• _ИНСТРУКЦИИ К УПРАЖНЕНИЮ_
1 - Сколько представлений «Поиски жанра» было запланировано на гастролях в Тбилиси, согласно тексту документа?
2 - Отберите из записей все строки, в которых встречается слово «chart».

И падает. Глюкоза не помогает. Дыхание останавливается, за ним – и сердце. Федотов делает инъекцию кофеина прямо в сердечную мышцу. Потом – искусственное дыхание изо рта в рот. Севе в это время поручает массировать сердце. Дело решают секунды.

А еще говорят двум смертям не бывать! Вот и вторая клиническая позади. Ну что, надо к концерту готовиться?

Но тут уж его упаковали, в карман – записку (что надо делать, если приступ повторится) – и в Ташкент, в Москву. А там уже он, по прошествии нескольких дней, встречает в Домодедове свою команду…

Впервые за долгое время театральные каникулы он проводит не за границей. Есть на то свои причины. Пробовал отдохнуть в Сочи, где находился Янклович, пробивший ему место в санатории «Актер». Да, здесь вам не Таити – возникли проблемы с койко-местом и с талонами на питание! А в довершение всего – тут же ограбили. Залезли через балкон в номер, украли куртку, джинсы, зонт. Документы, правда, подбросили потом в санаторий. Так и вернулся в Москву несолоно хлебавши, да к тому же в квартиру собственную смог без похищенного ключа проникнуть только при помощи слесаря-виртуоза, справившегося с хитрым американским замком.

Таганские гастроли в Тбилиси оказались сразу омрачены. Для начала были запланированы десять представлений «Поиски жанра», а состоялось только пять, да и аншлагов не получилось. А все дело в том, что организаторы выбрали неудачное место – дворец спорта, почему-то у местного населения непопулярный. Настроение ухнуло, да еще кое-кто во время задушевного разговора как-то очень недобро отозвался о его стихах. Что, мол, ты рифмуешь: «кричу» – «торчу»? Надо, дескать, пользоваться более сложными рифмами.

• _ИСХОДНЫЕ ДАННЫЕ_

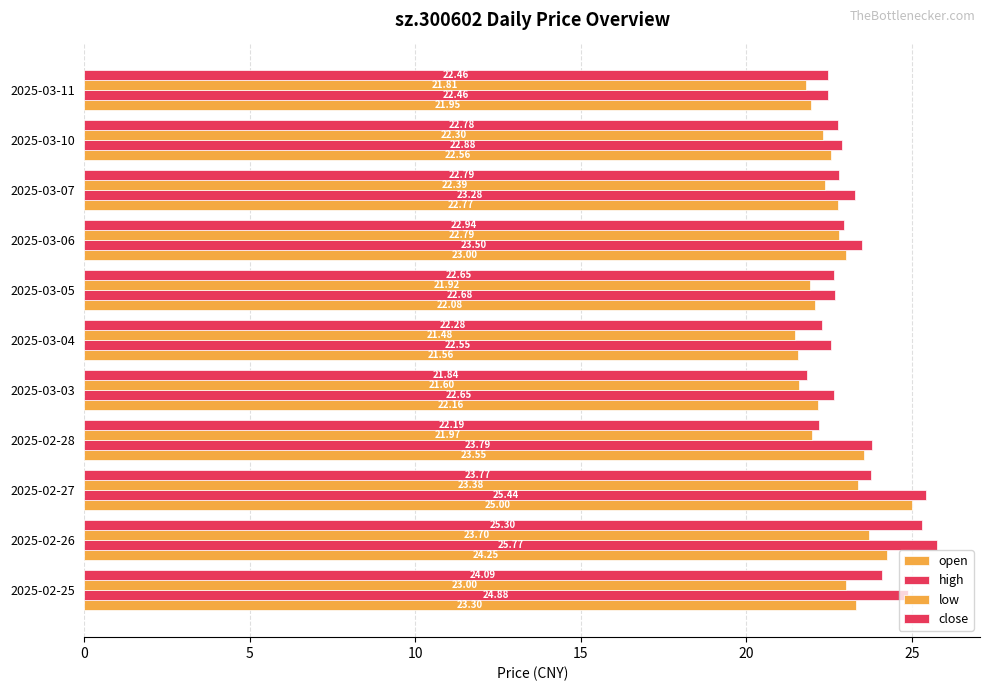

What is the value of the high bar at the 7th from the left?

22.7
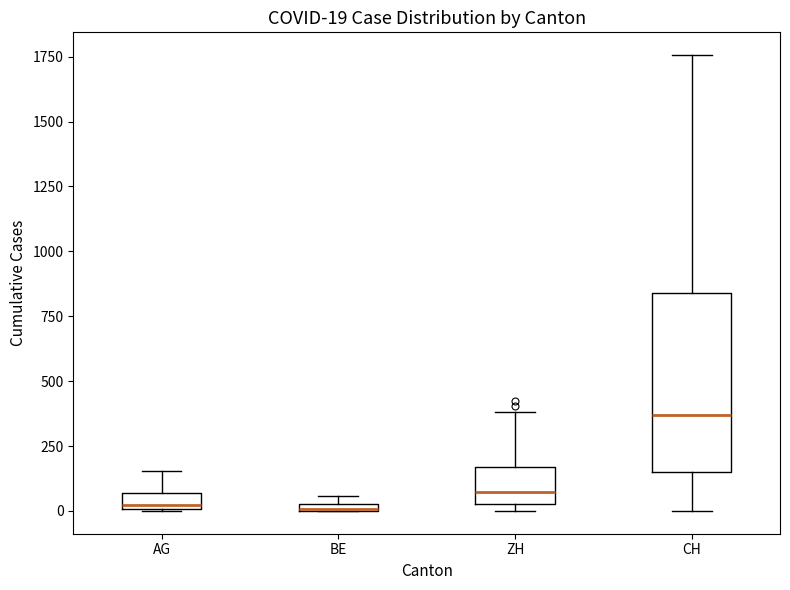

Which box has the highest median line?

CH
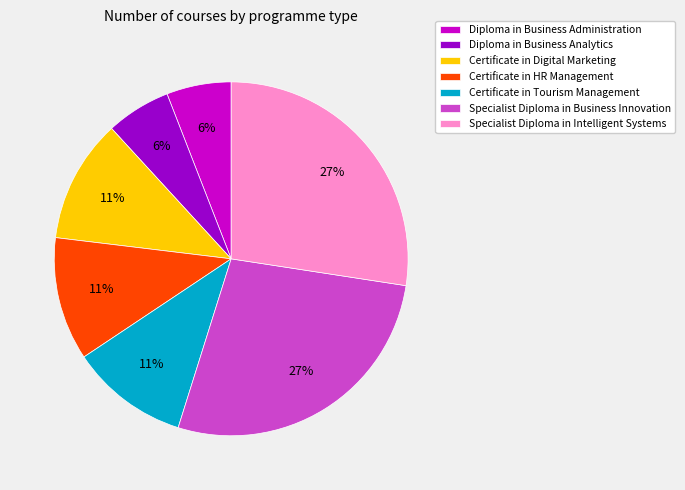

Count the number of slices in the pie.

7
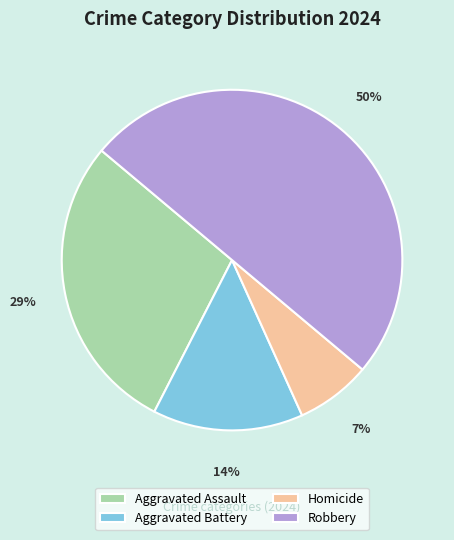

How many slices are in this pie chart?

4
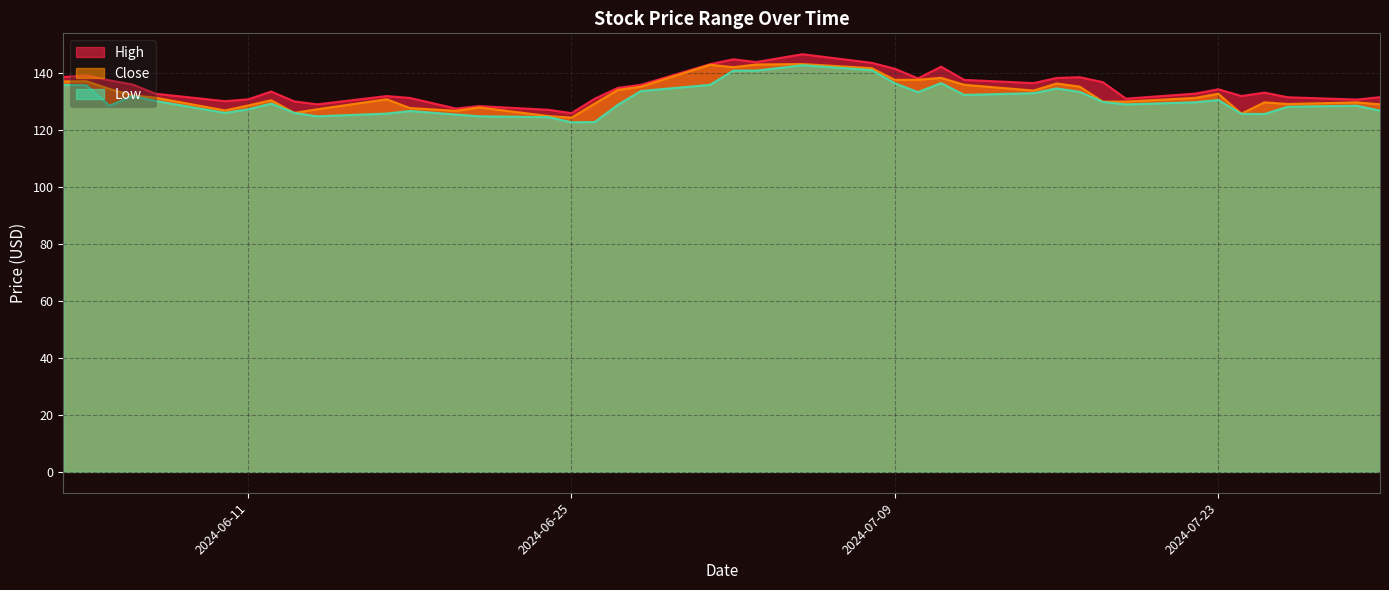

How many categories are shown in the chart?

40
==
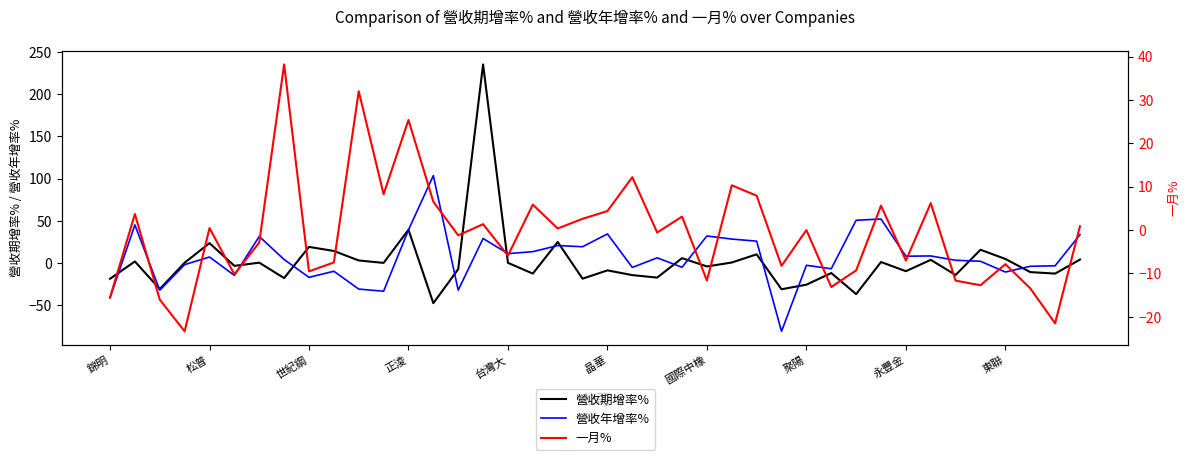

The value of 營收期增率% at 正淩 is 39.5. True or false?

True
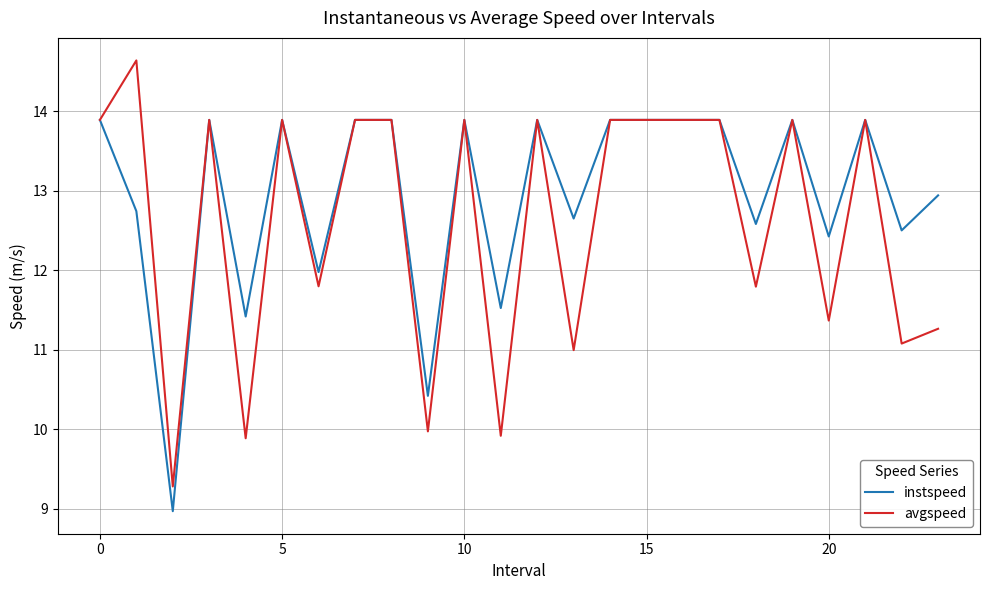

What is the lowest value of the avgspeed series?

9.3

• _РЕЗУЛЬТАТЫ ПО ПОРЯДКУ_
1 - На гастролях в Тбилиси было запланировано десять представлений «Поиски жанра».

2 -
How many slices are in this pie chart?
How many categories are shown in the chart?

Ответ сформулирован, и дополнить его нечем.